> [YOUR OBJECTIVE] Scan the records below for the line containing "As a test and" and the line containing "Dropping the inductance". Copy both, plus every line between, exactly.
————————
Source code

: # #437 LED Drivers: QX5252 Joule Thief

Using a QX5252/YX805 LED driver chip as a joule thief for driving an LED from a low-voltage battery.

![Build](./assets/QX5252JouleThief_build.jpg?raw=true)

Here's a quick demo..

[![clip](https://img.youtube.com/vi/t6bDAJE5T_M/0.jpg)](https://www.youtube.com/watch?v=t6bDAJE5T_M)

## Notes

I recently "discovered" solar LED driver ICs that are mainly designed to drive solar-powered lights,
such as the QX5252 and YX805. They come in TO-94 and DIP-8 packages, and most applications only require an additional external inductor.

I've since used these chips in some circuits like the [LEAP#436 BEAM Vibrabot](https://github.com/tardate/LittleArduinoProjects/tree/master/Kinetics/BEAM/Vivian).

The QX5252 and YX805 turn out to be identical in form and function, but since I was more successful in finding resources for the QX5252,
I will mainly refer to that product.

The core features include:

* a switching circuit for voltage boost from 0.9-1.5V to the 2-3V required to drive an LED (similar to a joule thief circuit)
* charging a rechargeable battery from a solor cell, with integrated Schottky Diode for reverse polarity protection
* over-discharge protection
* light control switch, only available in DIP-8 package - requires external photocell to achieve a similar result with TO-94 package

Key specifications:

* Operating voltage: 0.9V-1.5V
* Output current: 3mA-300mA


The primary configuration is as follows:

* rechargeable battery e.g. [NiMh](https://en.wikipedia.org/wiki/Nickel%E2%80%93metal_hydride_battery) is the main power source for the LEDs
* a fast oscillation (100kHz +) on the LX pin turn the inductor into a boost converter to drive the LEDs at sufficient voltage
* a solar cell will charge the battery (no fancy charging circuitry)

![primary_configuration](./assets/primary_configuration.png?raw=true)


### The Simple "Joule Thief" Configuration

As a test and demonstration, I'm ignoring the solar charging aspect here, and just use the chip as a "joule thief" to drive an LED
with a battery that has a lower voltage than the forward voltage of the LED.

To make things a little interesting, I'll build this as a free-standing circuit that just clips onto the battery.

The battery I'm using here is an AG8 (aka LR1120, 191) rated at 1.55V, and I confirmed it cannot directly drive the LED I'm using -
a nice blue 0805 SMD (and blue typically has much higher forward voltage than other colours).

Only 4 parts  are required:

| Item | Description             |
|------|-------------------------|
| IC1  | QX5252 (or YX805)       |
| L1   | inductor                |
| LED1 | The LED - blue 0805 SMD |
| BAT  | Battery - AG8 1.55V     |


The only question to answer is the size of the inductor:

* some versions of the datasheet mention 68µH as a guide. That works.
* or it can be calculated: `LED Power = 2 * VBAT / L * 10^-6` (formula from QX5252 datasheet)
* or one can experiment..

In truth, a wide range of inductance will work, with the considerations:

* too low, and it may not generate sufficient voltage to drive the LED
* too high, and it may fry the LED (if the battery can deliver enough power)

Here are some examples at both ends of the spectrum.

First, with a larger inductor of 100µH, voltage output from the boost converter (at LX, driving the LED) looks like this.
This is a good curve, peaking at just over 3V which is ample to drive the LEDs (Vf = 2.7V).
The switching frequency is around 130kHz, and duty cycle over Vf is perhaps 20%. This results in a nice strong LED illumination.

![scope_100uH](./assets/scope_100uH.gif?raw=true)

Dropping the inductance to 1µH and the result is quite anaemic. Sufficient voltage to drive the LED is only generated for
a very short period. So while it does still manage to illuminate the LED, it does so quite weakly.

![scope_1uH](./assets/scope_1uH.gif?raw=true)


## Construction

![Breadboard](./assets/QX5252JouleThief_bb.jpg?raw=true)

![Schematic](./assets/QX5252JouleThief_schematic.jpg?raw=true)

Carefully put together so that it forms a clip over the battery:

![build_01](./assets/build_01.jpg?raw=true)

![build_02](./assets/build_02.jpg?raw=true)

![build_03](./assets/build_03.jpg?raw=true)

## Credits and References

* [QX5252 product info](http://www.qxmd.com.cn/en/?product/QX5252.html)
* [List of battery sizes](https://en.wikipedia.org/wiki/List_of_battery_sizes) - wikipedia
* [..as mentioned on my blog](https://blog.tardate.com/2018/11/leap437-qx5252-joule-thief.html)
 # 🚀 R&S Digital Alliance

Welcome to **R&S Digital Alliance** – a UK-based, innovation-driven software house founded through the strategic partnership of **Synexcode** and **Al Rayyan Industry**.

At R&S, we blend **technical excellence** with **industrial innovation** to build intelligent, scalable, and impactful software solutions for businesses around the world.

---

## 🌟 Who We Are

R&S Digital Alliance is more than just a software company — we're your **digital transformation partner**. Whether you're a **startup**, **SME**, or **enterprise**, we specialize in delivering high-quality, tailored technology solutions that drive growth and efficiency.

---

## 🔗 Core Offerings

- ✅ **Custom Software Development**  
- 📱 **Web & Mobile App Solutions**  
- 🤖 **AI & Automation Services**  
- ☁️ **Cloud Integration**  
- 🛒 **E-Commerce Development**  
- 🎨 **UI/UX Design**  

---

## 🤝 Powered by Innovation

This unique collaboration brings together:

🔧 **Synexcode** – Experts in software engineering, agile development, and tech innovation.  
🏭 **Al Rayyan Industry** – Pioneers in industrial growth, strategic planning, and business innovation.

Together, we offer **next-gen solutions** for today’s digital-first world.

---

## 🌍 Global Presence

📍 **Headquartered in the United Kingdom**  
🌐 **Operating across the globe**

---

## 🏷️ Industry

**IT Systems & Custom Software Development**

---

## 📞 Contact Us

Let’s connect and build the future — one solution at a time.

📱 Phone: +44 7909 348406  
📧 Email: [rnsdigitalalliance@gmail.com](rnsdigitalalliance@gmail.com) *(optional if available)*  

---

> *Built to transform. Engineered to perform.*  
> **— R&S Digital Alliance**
————————
> [ANSWER BOX]
As a test and demonstration, I'm ignoring the solar charging aspect here, and just use the chip as a "joule thief" to drive an LED
with a battery that has a lower voltage than the forward voltage of the LED.

To make things a little interesting, I'll build this as a free-standing circuit that just clips onto the battery.

The battery I'm using here is an AG8 (aka LR1120, 191) rated at 1.55V, and I confirmed it cannot directly drive the LED I'm using -
a nice blue 0805 SMD (and blue typically has much higher forward voltage than other colours).

Only 4 parts  are required:

| Item | Description             |
|------|-------------------------|
| IC1  | QX5252 (or YX805)       |
| L1   | inductor                |
| LED1 | The LED - blue 0805 SMD |
| BAT  | Battery - AG8 1.55V     |


The only question to answer is the size of the inductor:

* some versions of the datasheet mention 68µH as a guide. That works.
* or it can be calculated: `LED Power = 2 * VBAT / L * 10^-6` (formula from QX5252 datasheet)
* or one can experiment..

In truth, a wide range of inductance will work, with the considerations:

* too low, and it may not generate sufficient voltage to drive the LED
* too high, and it may fry the LED (if the battery can deliver enough power)

Here are some examples at both ends of the spectrum.

First, with a larger inductor of 100µH, voltage output from the boost converter (at LX, driving the LED) looks like this.
This is a good curve, peaking at just over 3V which is ample to drive the LEDs (Vf = 2.7V).
The switching frequency is around 130kHz, and duty cycle over Vf is perhaps 20%. This results in a nice strong LED illumination.

![scope_100uH](./assets/scope_100uH.gif?raw=true)

Dropping the inductance to 1µH and the result is quite anaemic. Sufficient voltage to drive the LED is only generated for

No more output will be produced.